Nad wszystkim czuwa gospodarz domuFlickr/skoczek

Gdy w dobie kryzysu cena domu spada na łeb na szyję, należy go sprzedać jak najszybciej, ponieważ zaraz może stracić na wartości jeszcze bardziej. Z takiego założenia wychodzi nowoczesny "dobry" gospodarz. Wspomniany dom to Polski Związek Piłki Nożnej, a tym gospodarzem jest wiecznie roześmiany Grzegorz Lato, prezes krajowej federacji piłkarskiej.
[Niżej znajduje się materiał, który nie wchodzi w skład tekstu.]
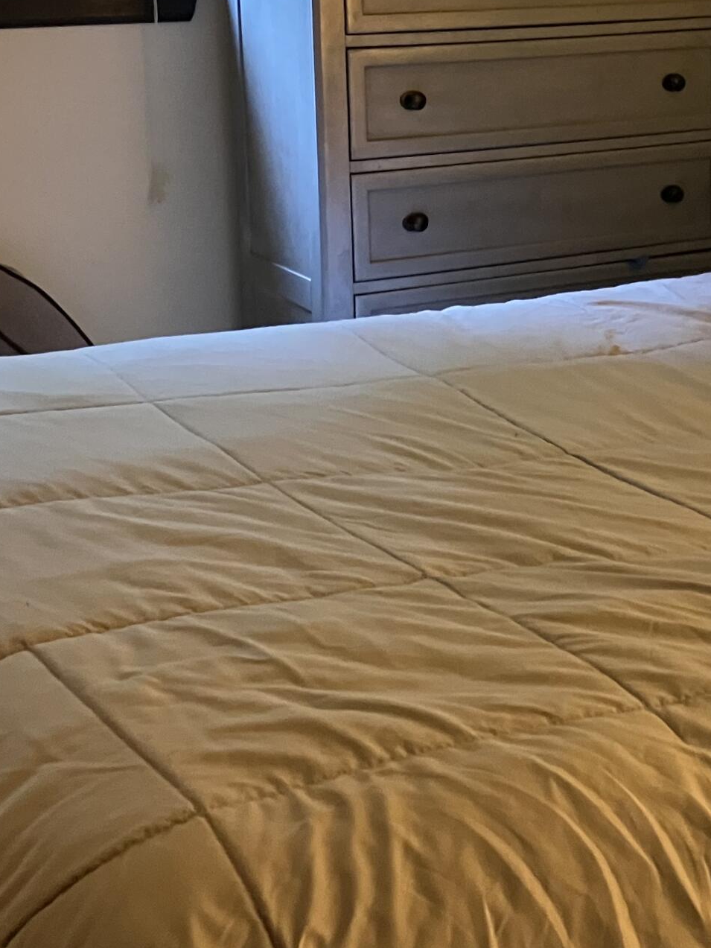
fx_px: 1807
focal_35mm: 66
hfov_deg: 22.0
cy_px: 267
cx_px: 571
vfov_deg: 29.0
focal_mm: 3.99
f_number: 1.8
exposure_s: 1/30
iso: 400
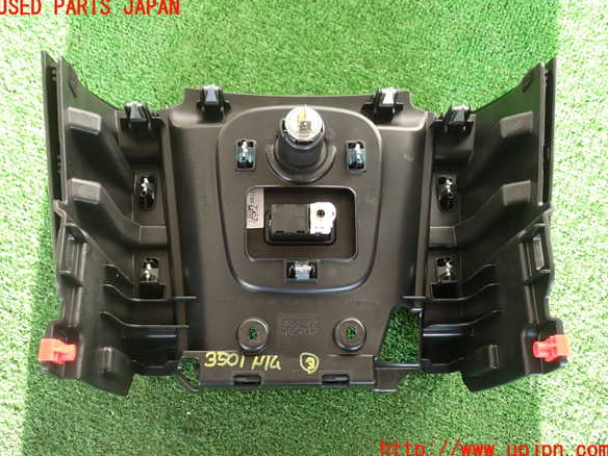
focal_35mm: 37
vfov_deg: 38.7
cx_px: 303
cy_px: 229
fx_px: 650
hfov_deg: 50.1
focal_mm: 6.37
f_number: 2.5
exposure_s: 1/80
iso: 100
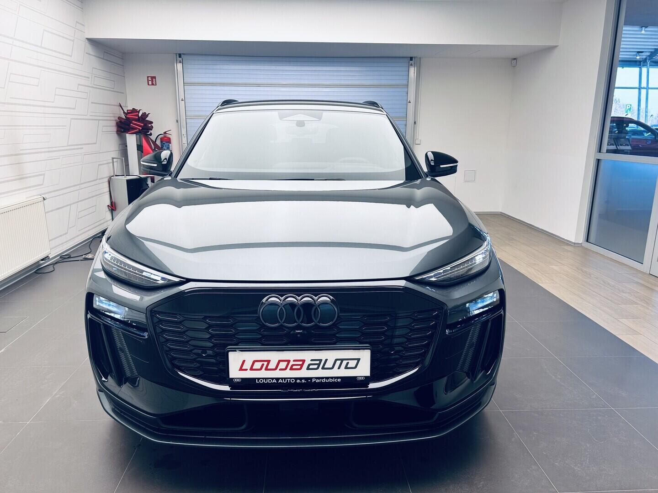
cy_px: 246
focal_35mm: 26
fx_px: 494
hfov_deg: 67.3
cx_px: 329
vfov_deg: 53.1
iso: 40
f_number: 1.5
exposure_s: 1/212
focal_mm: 5.7
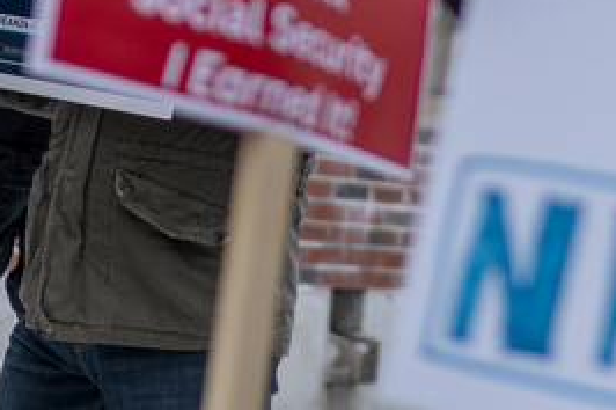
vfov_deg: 9.8
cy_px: -226
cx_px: 456
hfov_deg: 15.1
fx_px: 2308
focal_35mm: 135
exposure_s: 1/1000
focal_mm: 35
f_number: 1.4
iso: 100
Równie szeroko śmieje się nabywca, to z kolei Andrzej Placzyński, przedstawiciel firmy Sportfive na Polskę, który kupuje "nieruchomość" za bezcen, ale poprzedniemu właścicielowi nie każe się wcale wyprowadzać, to on jednak zajmuje salon, wypychając króla strzelców mistrzostw świata na przedpokój.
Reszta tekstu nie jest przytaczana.